*** Opening of Selected text ***
Cursor word empty line

Creating a macro - Writing a Script - Using the API

Cursor word empty line

Postby BubikolRamios » Tue Mar 06, 2018 4:23 pm

Reads (should) word by word ...

does not msg out 'de'
does message out '.' multiple times where it finds it only once
does not get paste empty line to 'Beispiel:'

Suggestions ?



sample text:
Exkursionsflora der Alpen
und angrenzender Gebiete
© Dr. Thomas Götz, Singen (letzte Änderung: 18.04.2017)
Weitere Infos zum Projekt:
http: //www .tkgoetz .homepage .t-online. de/alpenflorahome.html Fehler und Anmerkungen bitte an: tk.goetz@t-online .de

Beispiel:



Code: Select all   Expand viewCollapse view
Dim oDoc As Object
Dim Proceed As Boolean
Dim Cursor As Object

oDoc = ThisComponent
Cursor = oDoc.Text.createTextCursor()
Cursor.gotoStart (false)'start of doc
Cursor.gotoEndOfWord(True)

do

MsgBox Cursor.String
Cursor.gotoNextWord (false)
Proceed = Cursor.gotoEndOfWord(True)

Loop While Proceed
OPen office 4.1.5/ win 7
BubikolRamios
 
Posts: 39
Joined: Sat Jan 04, 2014 1:28 pm

Re: Cursor word empty line

Postby FJCC » Tue Mar 06, 2018 4:56 pm

The unusual behavior I see is caused by the spaces in the middle of
www .tkgoetz .homepage .t-online. de
There is a space before .tkgoetz and .homepage and .t-online and de. The search gets confused and returns the . character. There is a similar space in
tk.goetz@t-online .de
before the .de. If these spaces are removed the search works as expected, as far as I can see. Apparently, the code for gotoNextWord() does not know what to do if the next word starts with a period.
AOO 3.4 or 4.1 on MS Windows XP ( before 2013-08-03) or Windows 7
If your question is answered, please go to your first post, select the Edit button, and add [Solved] to the beginning of the title.
*** Close of Selected text ***
Study questions
1. Update the cursor thread from "Code: Select all" to "Cursor.gotoNextWord (false)", replacing "oDoc" with "oDocument".
2. In the cursor thread, what does the reply say happens if the spaces are removed?
The data after this thread is separate material.
*** Opening of Data section ***
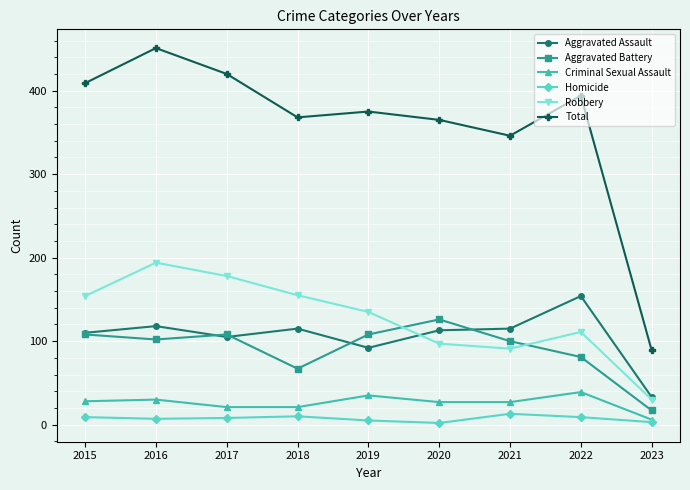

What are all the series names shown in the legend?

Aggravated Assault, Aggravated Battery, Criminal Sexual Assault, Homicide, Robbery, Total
*** Close of Data section ***
Answers to the problems
1.
Code: Select all   Expand viewCollapse view
Dim oDocument As Object
Dim Proceed As Boolean
Dim Cursor As Object

oDocument = ThisComponent
Cursor = oDocument.Text.createTextCursor()
Cursor.gotoStart (false)'start of doc
Cursor.gotoEndOfWord(True)

do

MsgBox Cursor.String
Cursor.gotoNextWord (false)

2. The search works as expected.